Given task - Rewrite the records below, changing every "snap.jpeg" to "photo.jpeg" and keeping everything else the same. Leave the pictures out of your answer.

Stored entries
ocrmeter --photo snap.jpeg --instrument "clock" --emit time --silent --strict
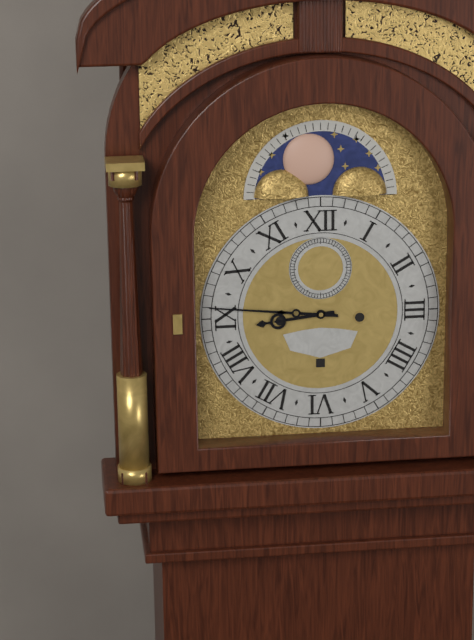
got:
8:46
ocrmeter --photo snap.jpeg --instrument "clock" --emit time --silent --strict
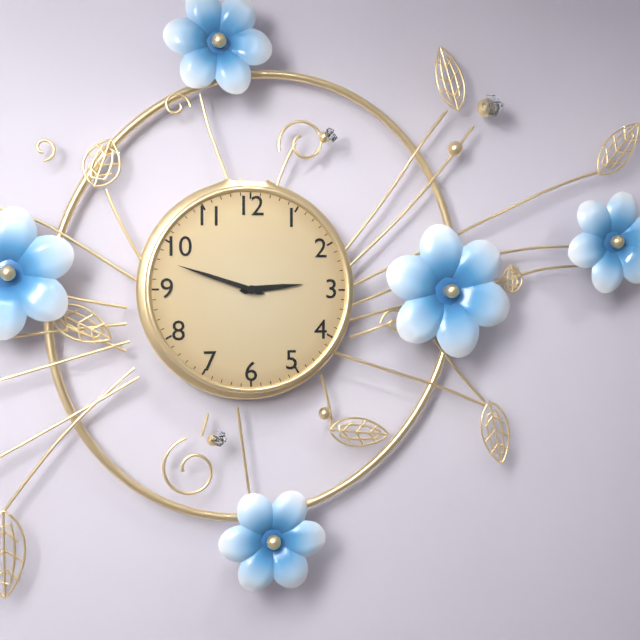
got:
2:48
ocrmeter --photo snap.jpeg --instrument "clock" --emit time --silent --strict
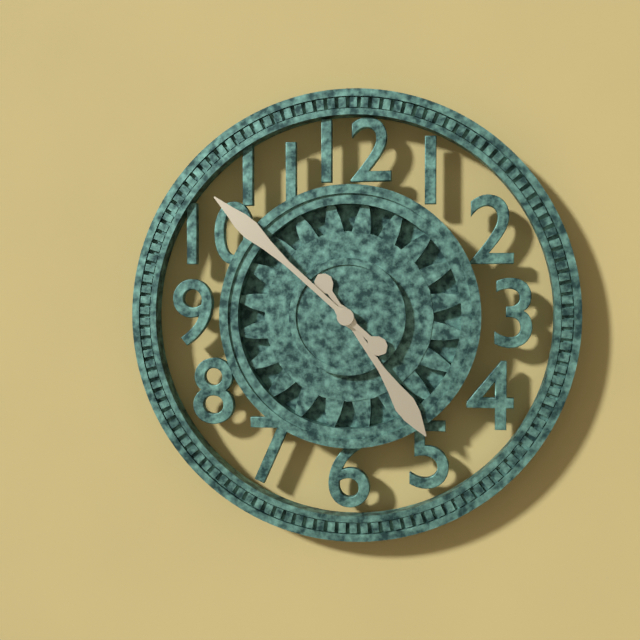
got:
4:52
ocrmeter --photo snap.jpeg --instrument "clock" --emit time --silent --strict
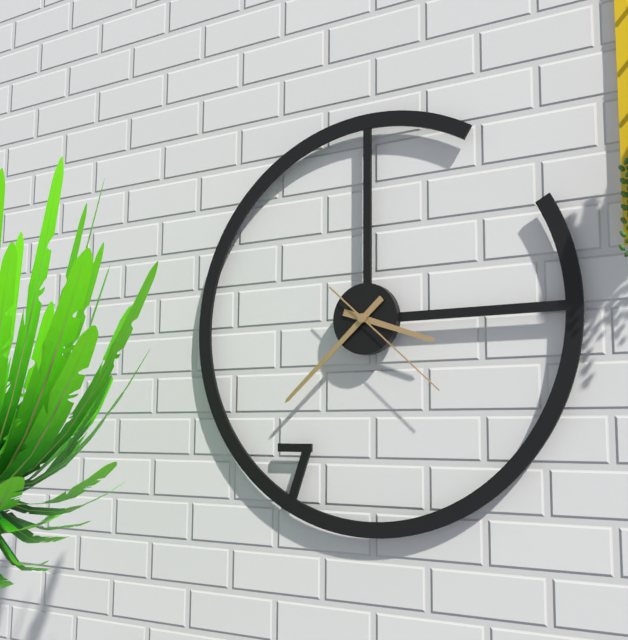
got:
3:38:22
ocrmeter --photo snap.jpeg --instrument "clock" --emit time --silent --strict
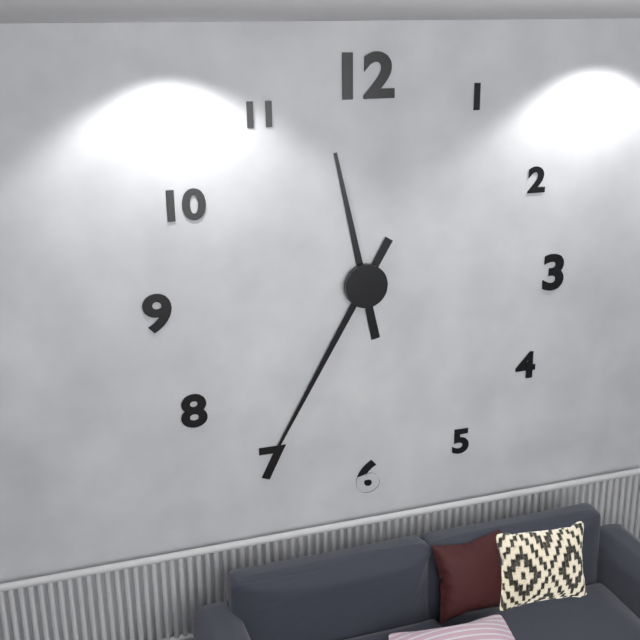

Task output -
ocrmeter --photo photo.jpeg --instrument "clock" --emit time --silent --strict
got:
8:46
ocrmeter --photo photo.jpeg --instrument "clock" --emit time --silent --strict
got:
2:48
ocrmeter --photo photo.jpeg --instrument "clock" --emit time --silent --strict
got:
4:52
ocrmeter --photo photo.jpeg --instrument "clock" --emit time --silent --strict
got:
3:38:22
ocrmeter --photo photo.jpeg --instrument "clock" --emit time --silent --strict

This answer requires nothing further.